Nauru : des rapports de maltraitance du centre de demandeurs d'asile auraient été minimisés

© David Gray Source: Reuters

Une nouvelle fuite de documents révèle que la société de sécurité privée Wilson aurait illégalement minimisé la gravité de nombreux cas d’abus sexuel et de maltraitance survenus au centre pour demandeurs d’asile de l'ancienne colonie australienne.

Après la révélation de 8 000 pages de rapports concernant plus de 2 000 cas de maltraitance à Nauru, de nouveaux fichiers confidentiels publiés par le quotidien britannique The Guardian sèment le doute sur les agissements de la compagnie Wilson, employée par le gouvernement australien pour y assurer la sécurité.

La minuscule île de Nauru (21 kilomètres carrés), ancienne colonie australienne de Micronésie ayant accédé à l’indépendance en 1968, accueille le «centre de traitement» pour demandeurs d’asile rejetés par l’Australie. Le ministère de l’Immigration australien assure le financement de ce centre devenu une sorte de prison extra-territoriale souvent présentée dans la presse comme un «Guantanamo australien».

Plus d’une centaine de rapports d’abus et de violences signalés par des sociétés australiennes travaillant dans ce centre pour demandeurs d’asiles, ont en effet été modifiés par le groupe Wilson.

Si certaines modifications du degré de gravité des incidents étaient légitimes, le quotidien britannique note que d’autres ont été effectuées en violation de la charte à laquelle l’agence de sécurité privée, engagée par le département australien de l’Immigration, a souscrit.

Ainsi, un membre de l’ONG de défense des droits de l’enfant Save the Children avait communiqué en 2015 un incident qualifié de «majeur» à la société Wilson, au sujet d’une fillette qui avait arrêté de prendre ses médicaments et avait confié qu’elle «voulait mourir et ne se souciait plus de rien».

Alors que la charte précise qu’une «menace d’atteinte à soi-même […] impliquant des mineurs (moins de 18 ans) est classée comme incident majeur», un fonctionnaire du groupe de sécurité a modifié le rapport, pour le qualifier de «mineur».

© Capture d'écran du Guardian

D’autres cas similaires ont été observés par le Guardian. Une plainte pour agression sexuelle d’un enfant de moins de 10 ans, qui avait accusé un gardien du centre d’avoir «joué avec son derrière» est passée de «critique» (le plus haut niveau de gravité) à «majeur» d’un simple coup de stylo.
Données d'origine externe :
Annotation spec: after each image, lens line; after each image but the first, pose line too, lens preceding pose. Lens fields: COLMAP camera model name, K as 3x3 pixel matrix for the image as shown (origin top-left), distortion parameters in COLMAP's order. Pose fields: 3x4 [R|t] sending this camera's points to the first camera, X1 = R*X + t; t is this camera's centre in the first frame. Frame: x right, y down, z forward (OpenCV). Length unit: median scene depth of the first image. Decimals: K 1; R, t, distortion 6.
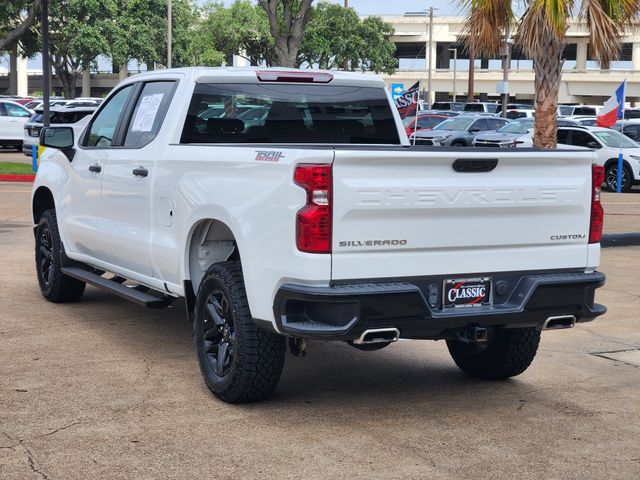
lens RADIAL K [[1069.3, 0, 319.7], [0, 1069.3, 240.9], [0, 0, 1]] dist [-0.009525, 0.206866]
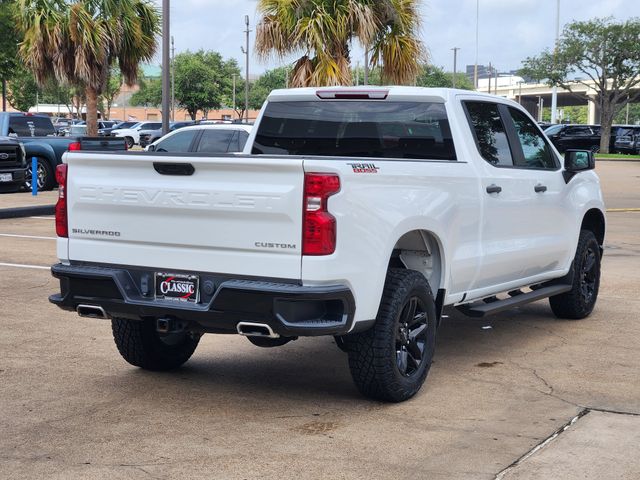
lens RADIAL K [[1123.5, 0, 319.2], [0, 1123.5, 240.6], [0, 0, 1]] dist [0.004118, 0.124415]
pose [[0.592359, 0.066143, -0.802955, 1.132852], [-0.090559, 0.995775, 0.015220, -0.028568], [0.800569, 0.063699, 0.595846, 0.439012]]
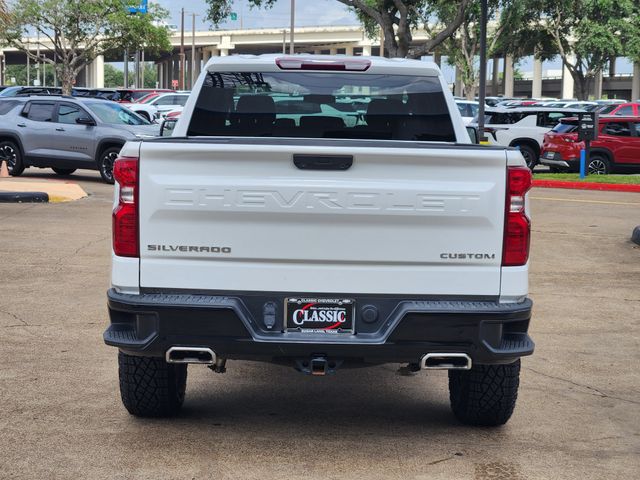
lens RADIAL K [[1115.2, 0, 320.1], [0, 1115.2, 240.2], [0, 0, 1]] dist [-0.032894, 0.035489]
pose [[0.898464, 0.049785, -0.436216, 0.516047], [-0.052839, 0.998590, 0.005139, -0.014724], [0.435856, 0.018432, 0.899827, 0.218955]]
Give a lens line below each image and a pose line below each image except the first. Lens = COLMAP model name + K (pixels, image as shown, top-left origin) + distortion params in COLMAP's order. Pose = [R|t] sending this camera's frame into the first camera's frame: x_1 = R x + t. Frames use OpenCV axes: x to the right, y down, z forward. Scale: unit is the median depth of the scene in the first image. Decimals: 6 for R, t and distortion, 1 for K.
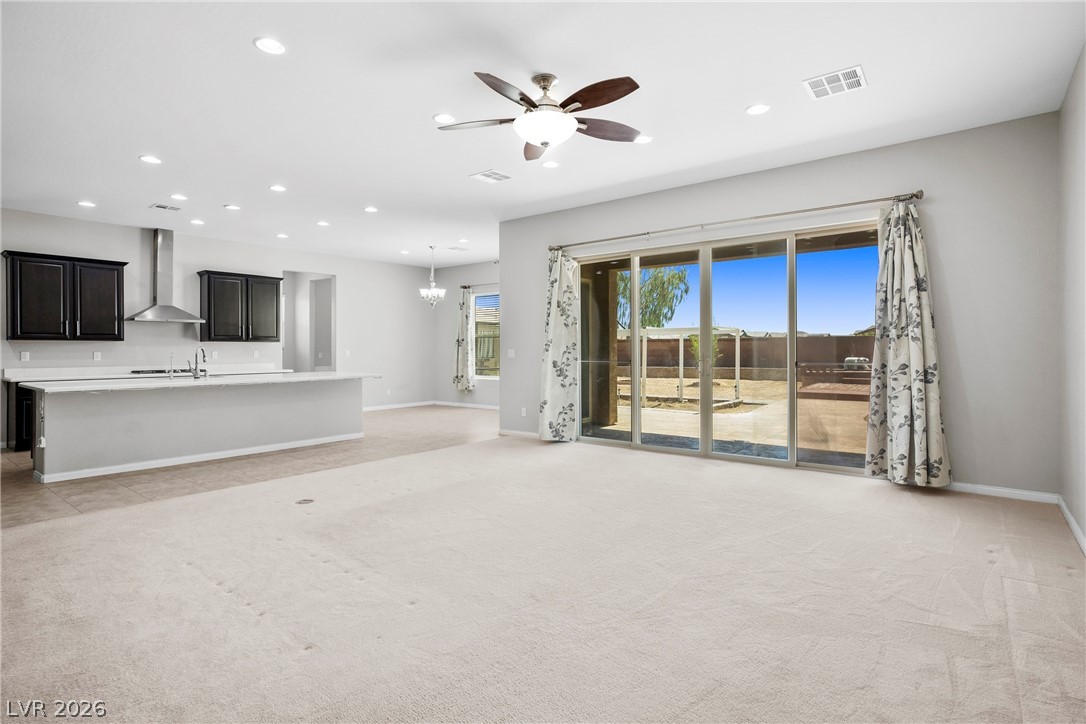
lens RADIAL K [[587.0, 0, 543.0], [0, 587.0, 362.0], [0, 0, 1]] dist [-0.001864, 0.037064]
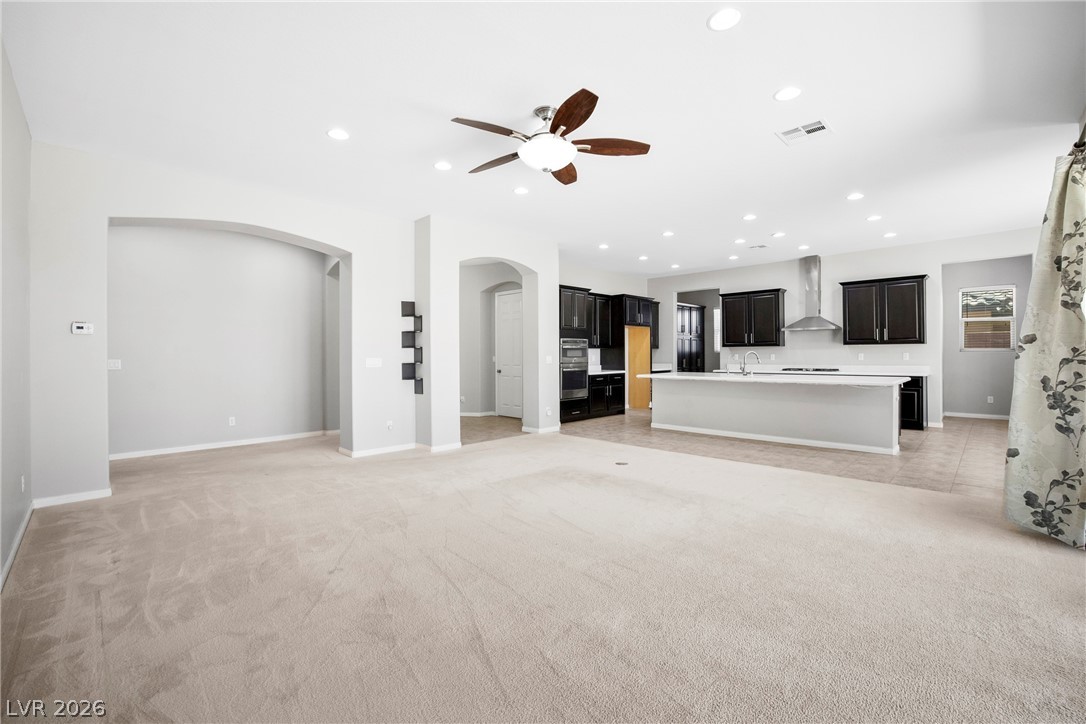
lens RADIAL K [[478.1, 0, 543.0], [0, 478.1, 362.0], [0, 0, 1]] dist [-0.000695, -0.000050]
pose [[-0.099531, 0.022447, -0.994781, 0.430918], [-0.015024, 0.999598, 0.024059, -0.016779], [0.994921, 0.017340, -0.099154, 0.550487]]
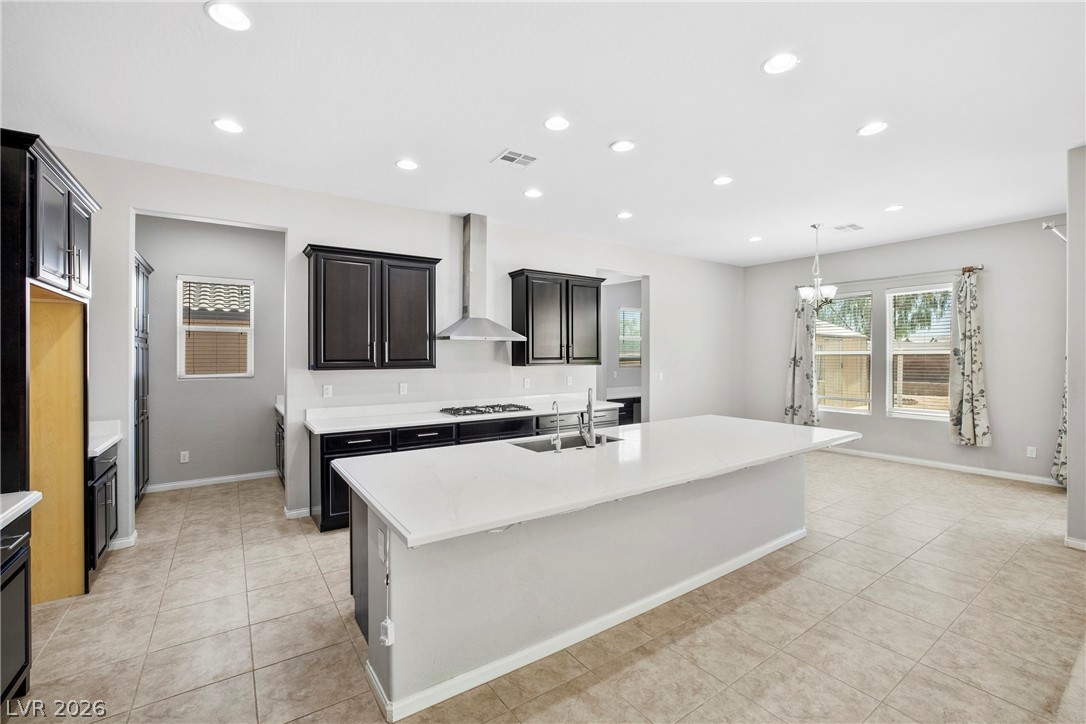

Un incident «majeur» impliquant une demandeuse d’asile, qui déclarait avoir été attouchée par un autre gardien a, lui, été abaissé au simple statut d’«information» par un membre de la compagnie en charge de la sécurité.

L’échelle de gravité des incidents, définie dans la charte qui lie la société Wilson à son employeur, le département australien de l’Immigration, va de la simple «information» à l’incident «critique».

Ce dernier type d’incident doit être immédiatement communiqué par les agents de sécurité à leur hiérarchie, alors que si la gravité est moindre, comme dans le cas d’un rapport d’«information», l’affaire peut n’être communiquée que des heures plus tard.

De son côté, le groupe «Wilson Security rejette catégoriquement toute allégation selon laquelle les rapports des incidents ont été systématiquement minimisés en violation de la charte de communication des incidents et ajoute que [la note de gravité de certains] rapports d’incidents a aussi été régulièrement augmentée si nécessaire», a fait savoir un porte-parole.

Le 9 août, le quotidien britannique a rendues publiques des milliers de pages mettant en lumière les conditions de détention cruelles dans lesquelles vivent de nombreux demandeurs d’asile (en particulier les enfants) du centre de détention de Nauru. Il y était notamment question d’abus sexuels, d’automutilation et de violence physique et morale.